GETTING A PEEK AT BARE ELECTRONS . Modern quantum theory holds that the vacuum near an electron is filled with virtual particles blinking into and out of existence. Conservation of energy is not violated in this case because the particles live for such a short time, in accordance with the Heisenberg uncertainty principle. And just as it is difficult to view the surface of Venus because of its thick atmosphere, so a naked electron cannot easily be studied because of its self-made cloak of virtual particles. But physicists in Japan have now partly lifted the electron's veil. At the TRISTAN accelerator electrons and positrons collide head on. In these reactions events with the highest momentum-transferred- squared (Q^2) correspond to instances in which the electrons and positrons got very close to each other. Unlike the violent proton- antiproton collisions at Fermilab (where quarks and antiquarks approach to within 10^-19 m---see Update 299), the electron- positron collisions at TRISTAN do not involve the strong nuclear force, and thus the electron's unadulterated electromagnetic nature can be measured to an unprecedented extent. In the closest encounters---as close as 2 x 10^-18 m---the electrons and positrons could fairly be said to have partially penetrated each other's clouds. Thereby the TOPAZ detector collaboration (contact David Koltick of Purdue, koltick@physics.purdue.edu) has demonstrated, for the first time in a way that does not depend upon assumptions about the other forces of nature, that as expected the electromagnetic coupling constant, the parameter which specifies the inherent strength of the electromagnetic force, actually increases for very high- Q^2 events (up to values of 3337 (GeV/c)^2). (L. Levine et al., Physical Review Letters, 20 January 1997; see a figure at Physics News Graphics)

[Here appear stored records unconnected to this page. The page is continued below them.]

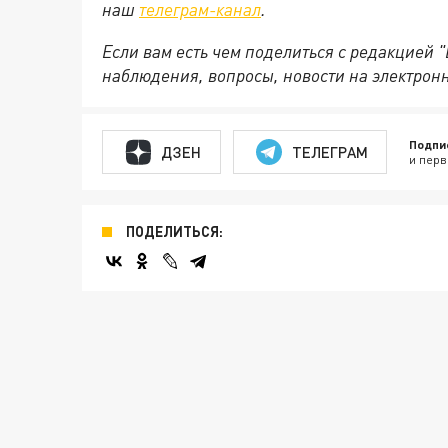
наш
телеграм-канал
.
Если вам есть чем поделиться с редакцией 
наблюдения, вопросы, новости на электрон
Подпи
ДЗЕН
ТЕЛЕГРАМ
и перв
ПОДЕЛИТЬСЯ:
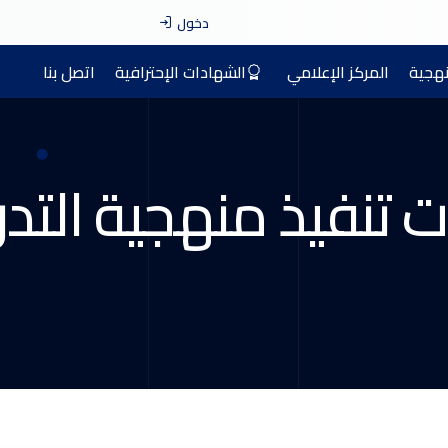
دخول
نهجية
المركز الإعلامي
الشهادات الإحترافية
اتصل بنا
 تنفيذ منهجية التد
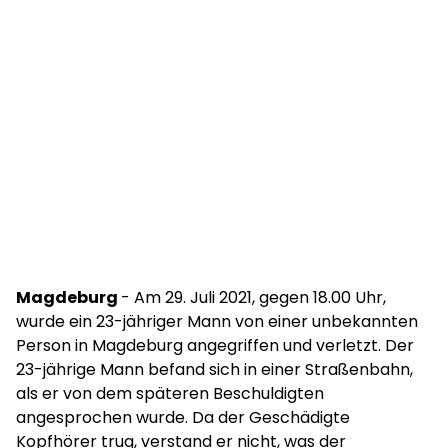
Magdeburg
- Am 29. Juli 2021, gegen 18.00 Uhr,
wurde ein 23-jähriger Mann von einer unbekannten
Person in Magdeburg angegriffen und verletzt. Der
23-jährige Mann befand sich in einer Straßenbahn,
als er von dem späteren Beschuldigten
angesprochen wurde. Da der Geschädigte
Kopfhörer trug, verstand er nicht, was der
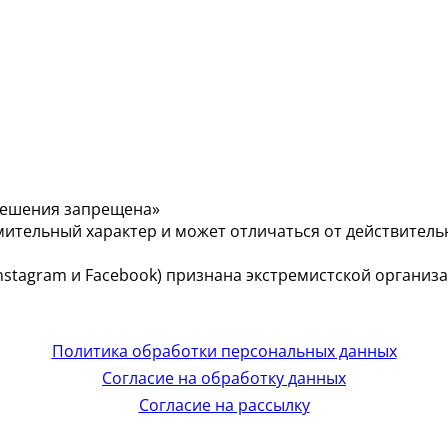
решения запрещена»
мительный характер и может отличаться от действитель
 (Instagram и Facebook) признана экстремистской органи
Политика обработки персональных данных
Согласие на обработку данных
Согласие на рассылку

A BLACK HOLE'S EVENT HORIZON HAS BEEN DETECTED. Ramesh Naryan and his colleagues at the Harvard- Smithsonian Center for Astrophysics have used the orbiting ASCA x-ray telescope to study x-ray novas, binary systems in which gas from one star is pulled toward an accretion disk and the spherical region surrounding a compact companion. These systems occasionally flash prominently at x-ray wavelengths (hence the name x-ray nova), but Naryan is more interested in what happens during the quiescent intervals between upheavals. His recent theory, called the advection-dominated accretion flow (ADAF) model, suggests that if the accretion rate is slow enough the inspiraling gas will refrain from radiating away its accumulating energy. Instead the gas continues to get ever hotter, reaching temperatures as high as 10^12 K. Eventually this enormous energy buildup is dealt with in one of two ways: if the compact object is a neutron star, the gas will fall onto its surface, where it heats the star, causing it to radiate. In contrast, if the object is a black hole, there is no surface for the gas to fall upon; instead, like a prisoner being led to execution, the gas crosses the black hole's event horizon, never to be seen again. In effect, 99% of the gas energy disappears from the universe. Because of this, x-ray binaries containing a black hole should be dimmer than those with neutron stars. Naryan, speaking at this week's meeting of the American Astronomical Society in Toronto, reported on 9 binaries which fit the ADAF pattern of behavior. Four of these were thought to harbor black holes (because of their higher masses), and indeed these are all dimmer than the five neutron-star binaries. Naryan judges this dimness, and the binaries' x-ray spectra, to be the sign that an event horizon is at work, and that this in turn constitutes the most direct evidence yet for the existence of black holes.